§ **COLLECTED MATERIAL**:
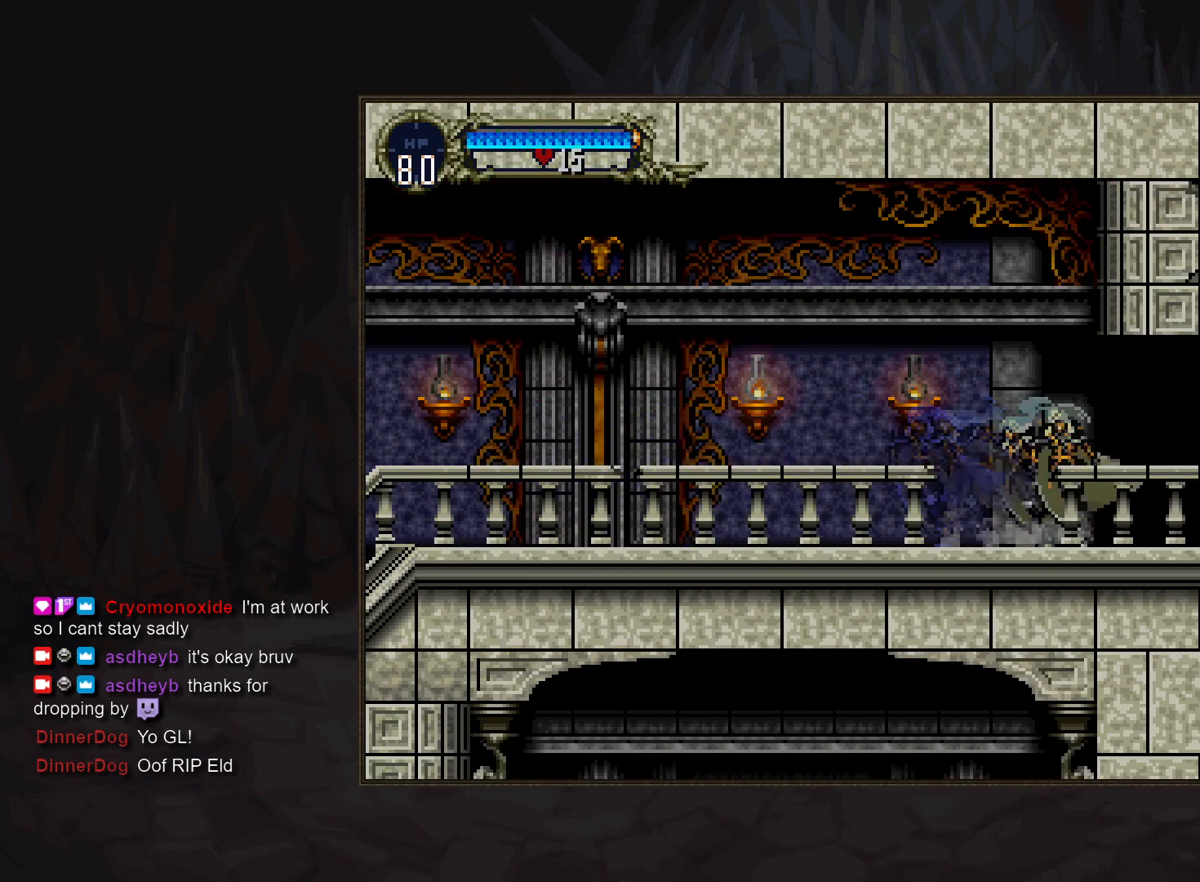
{"buttons": [], "events": [[17, "TRIANGLE", "up"], [217, "TRIANGLE", "down"], [267, "TRIANGLE", "up"]]}
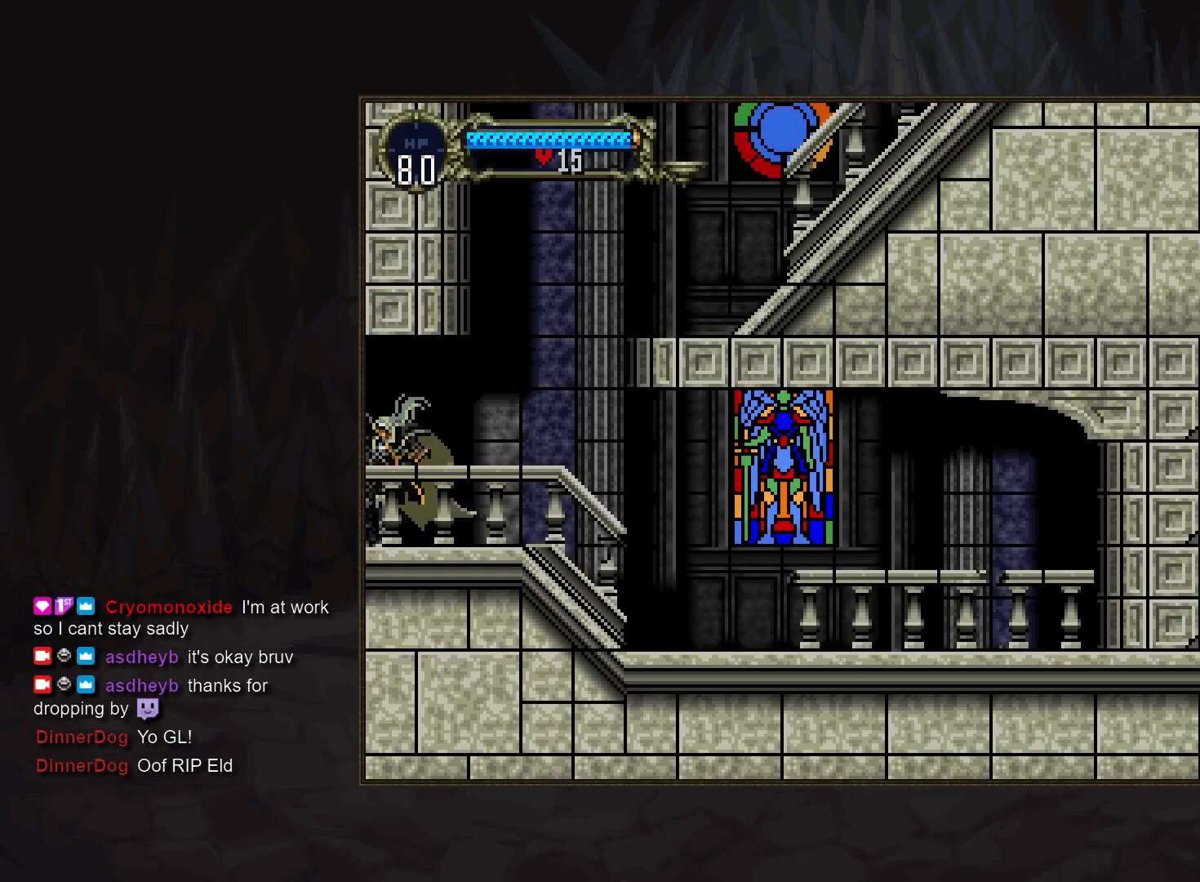
{"buttons": ["CROSS"], "events": [[350, "CROSS", "down"]]}
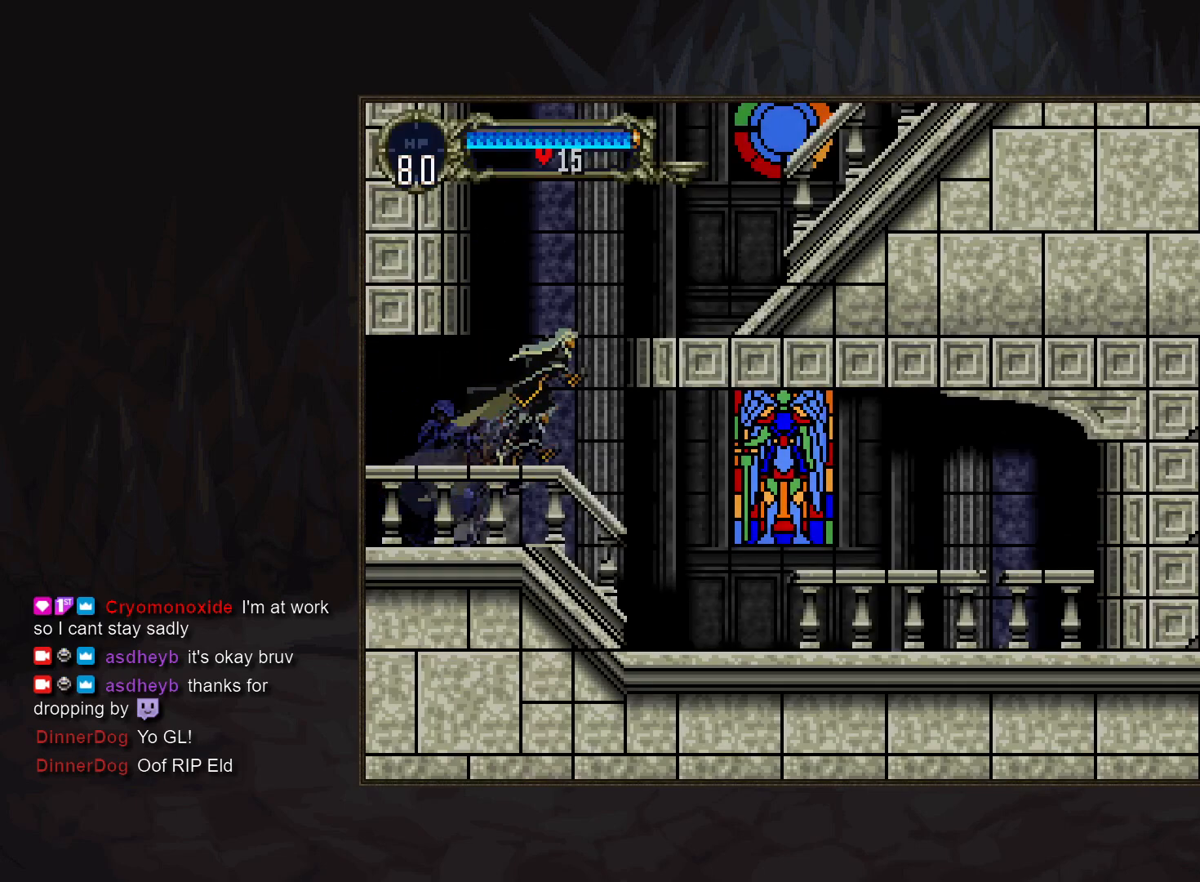
{"buttons": ["TRIANGLE", "DPAD_LEFT"], "events": [[183, "CROSS", "up"], [383, "DPAD_LEFT", "down"], [433, "TRIANGLE", "down"]]}
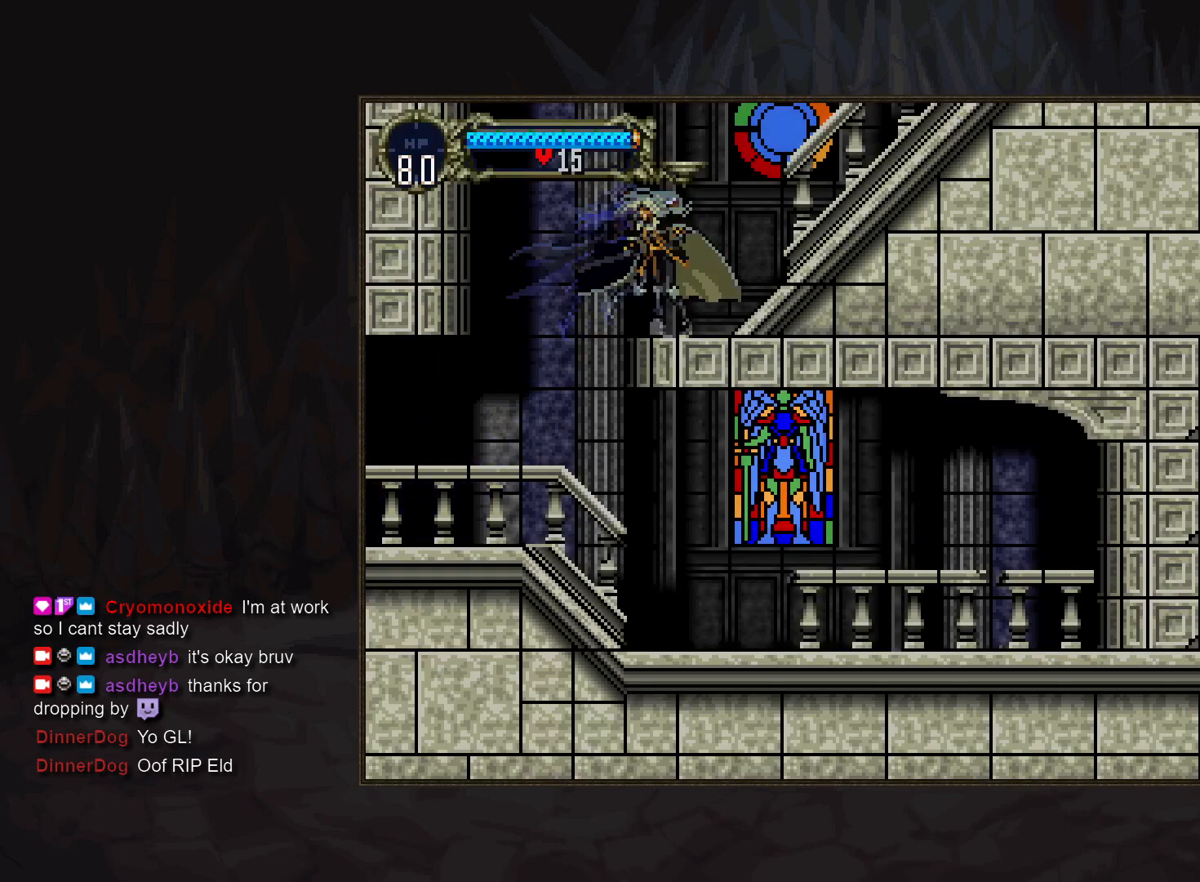
{"buttons": [], "events": [[17, "TRIANGLE", "up"], [33, "DPAD_LEFT", "up"], [183, "TRIANGLE", "down"], [250, "TRIANGLE", "up"], [450, "TRIANGLE", "down"], [500, "TRIANGLE", "up"]]}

§ **WHAT THIS TASK INVOLVES**:
Could you give the listing again exactly, minus its pictures?

§ **SOLUTION TO THIS TASK**:
{"buttons": [], "events": [[17, "TRIANGLE", "up"], [217, "TRIANGLE", "down"], [267, "TRIANGLE", "up"]]}
{"buttons": ["CROSS"], "events": [[350, "CROSS", "down"]]}
{"buttons": ["TRIANGLE", "DPAD_LEFT"], "events": [[183, "CROSS", "up"], [383, "DPAD_LEFT", "down"], [433, "TRIANGLE", "down"]]}
{"buttons": [], "events": [[17, "TRIANGLE", "up"], [33, "DPAD_LEFT", "up"], [183, "TRIANGLE", "down"], [250, "TRIANGLE", "up"], [450, "TRIANGLE", "down"], [500, "TRIANGLE", "up"]]}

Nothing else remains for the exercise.